Le foibe furono il tragico epilogo di un odio anti- italiano che si scatenò nelle terre di confine tra il 1943 e il 1945. Migliaia di nostri connazionali furono torturati, uccisi e gettati nelle cavità carsiche per mano dei partigiani comunisti jugoslavi di Tito. A questo eccidio si aggiunse l’esodo forzato di oltre 350.000 italiani costretti ad abbandonare le loro case, le loro terre, la loro identità. Famiglie spezzate, comunità cancellate, radici strappate.

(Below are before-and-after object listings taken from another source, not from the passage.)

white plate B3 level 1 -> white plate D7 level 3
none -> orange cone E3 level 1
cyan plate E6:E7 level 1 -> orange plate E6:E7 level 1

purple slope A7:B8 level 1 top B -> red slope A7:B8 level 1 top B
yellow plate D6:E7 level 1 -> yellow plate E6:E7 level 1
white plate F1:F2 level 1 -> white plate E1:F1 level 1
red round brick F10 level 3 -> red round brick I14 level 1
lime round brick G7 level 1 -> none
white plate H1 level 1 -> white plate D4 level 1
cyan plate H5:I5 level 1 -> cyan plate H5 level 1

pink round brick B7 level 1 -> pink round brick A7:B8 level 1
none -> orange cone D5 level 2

Eppure, per troppo tempo questa pagina di storia è stata colpevolmente dimenticata. Dopo la guerra, l’Italia scelse il silenzio: la narrazione ufficiale doveva esaltare la Resistenza, mentre le foibe e l’esodo erano un imbarazzo da rimuovere. Peggio ancora, per decenni si è assistito a un vergognoso negazionismo, portato avanti da una certa parte politica e culturale, che ha tentato di ridurre tutto a una “reazione contro i fascisti”, ignorando la realtà: nelle foibe finirono uomini, donne, anziani, sacerdoti, persino bambini, colpevoli solo di essere italiani.

La svolta arrivò solo nel 2004, quando il Parlamento italiano istituì la Giornata del Ricordo, con la Legge n. 92, per onorare le vittime e ricordare il dramma dell’esodo. Fu una conquista di verità e giustizia, ottenuta grazie all’impegno di chi non ha mai smesso di chiedere il riconoscimento di quella tragedia.

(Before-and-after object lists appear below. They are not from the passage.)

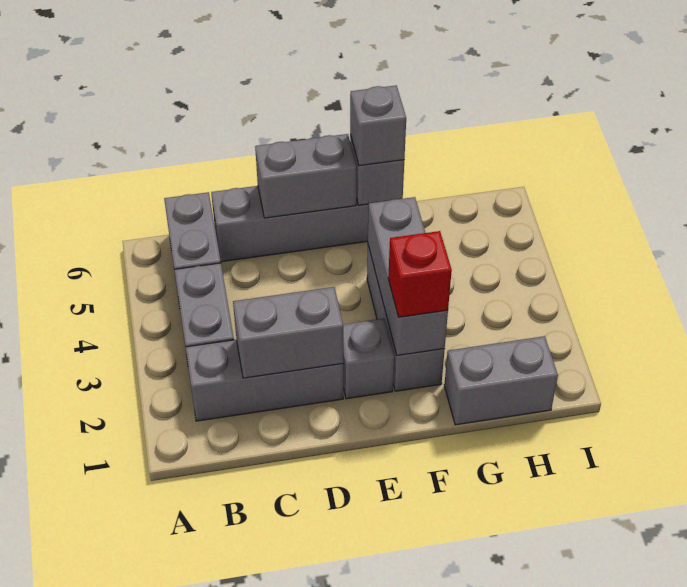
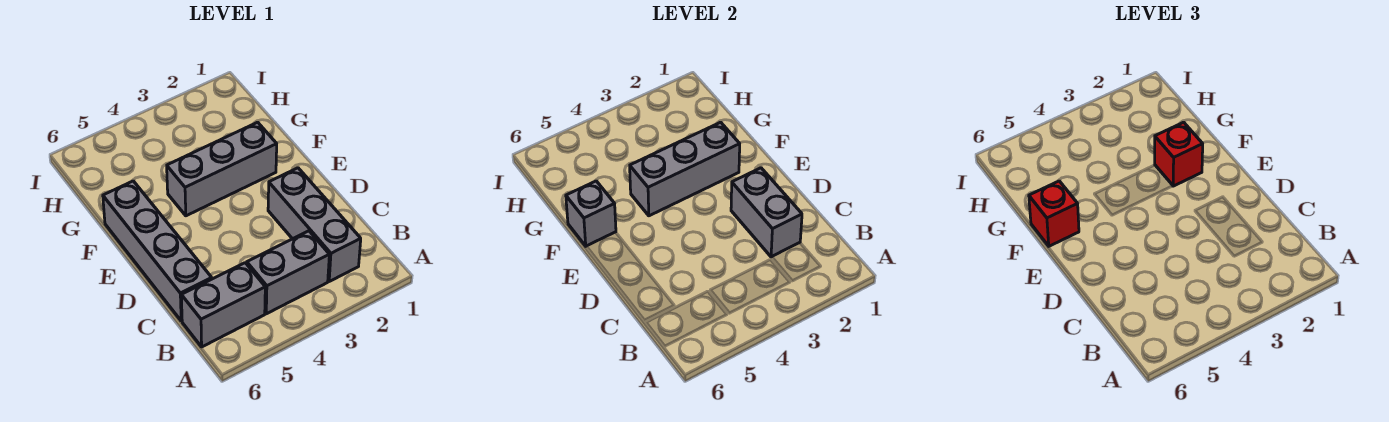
grey brick D6:E6 level 2 -> none
grey brick E2 level 1 -> none
grey brick F6 level 3 -> red brick F6 level 3
grey brick G1:H1 level 1 -> none

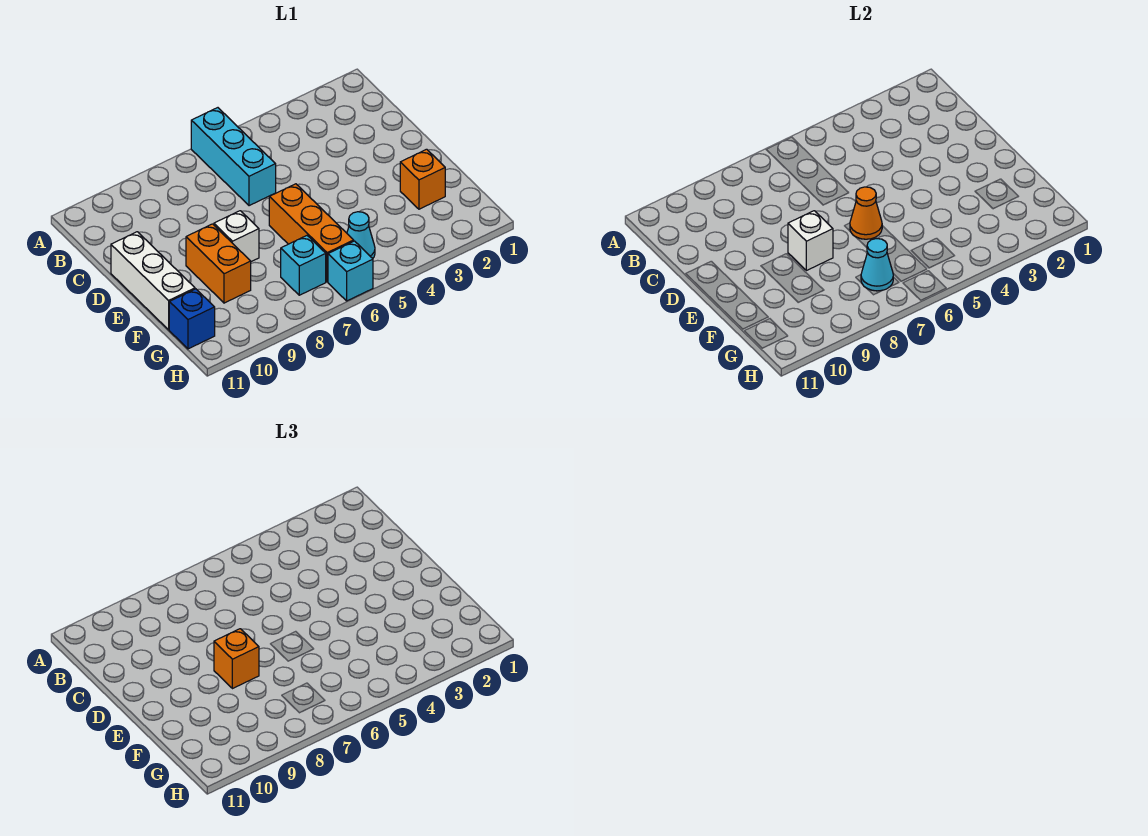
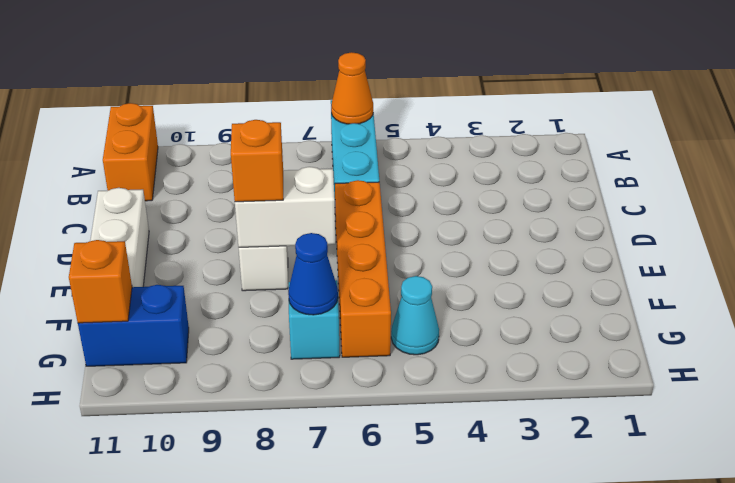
orange brick E6:G6 level 1 -> orange brick D6:G6 level 1
orange cone E6 level 2 -> orange cone A6 level 2
white brick E8 level 2 -> white brick E7:E8 level 2
orange brick E9:F9 level 1 -> orange brick A11:B11 level 1
orange brick F2 level 1 -> orange brick G11 level 2
cyan cone G7 level 2 -> blue cone G7 level 2
blue brick G11 level 1 -> blue brick G10:G11 level 1
cyan brick H6 level 1 -> none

Ma ancora oggi, a 20 anni dall’istituzione della Giornata del Ricordo, c’è chi vorrebbe riscrivere la storia, chi continua a minimizzare, chi non trova nemmeno il coraggio di pronunciare la parola “foibe”. Lo dimostrano gli atti vandalici che hanno colpito monumenti e targhe dedicate ai martiri italiani, segno di un odio ideologico che ancora serpeggia in alcune frange estremiste. E lo dimostra il silenzio imbarazzante di una parte della sinistra, che ogni anno evita di prendere una posizione chiara e netta su questo eccidio.

L’Italia non può permettersi amnesie selettive. La nostra storia è una sola, e deve essere ricordata nella sua interezza. Oggi, come ogni 10 febbraio, onoriamo chi ha sofferto e chi ha perso la vita per il solo fatto di essere italiano. E lo facciamo con orgoglio, perché la memoria è il fondamento della nostra identità nazionale.

Come disse Indro Montanelli, uno dei pochi intellettuali che denunciò il dramma degli esuli quando ancora la verità era scomoda: “Noi italiani, un popolo senza memoria, quindi senza storia, quindi senza colpa e senza merito. Per questo sempre pronto a ricominciare daccapo, senza mai aver capito perché è finito così.”

Non dimenticare è un dovere. Onorare è un obbligo.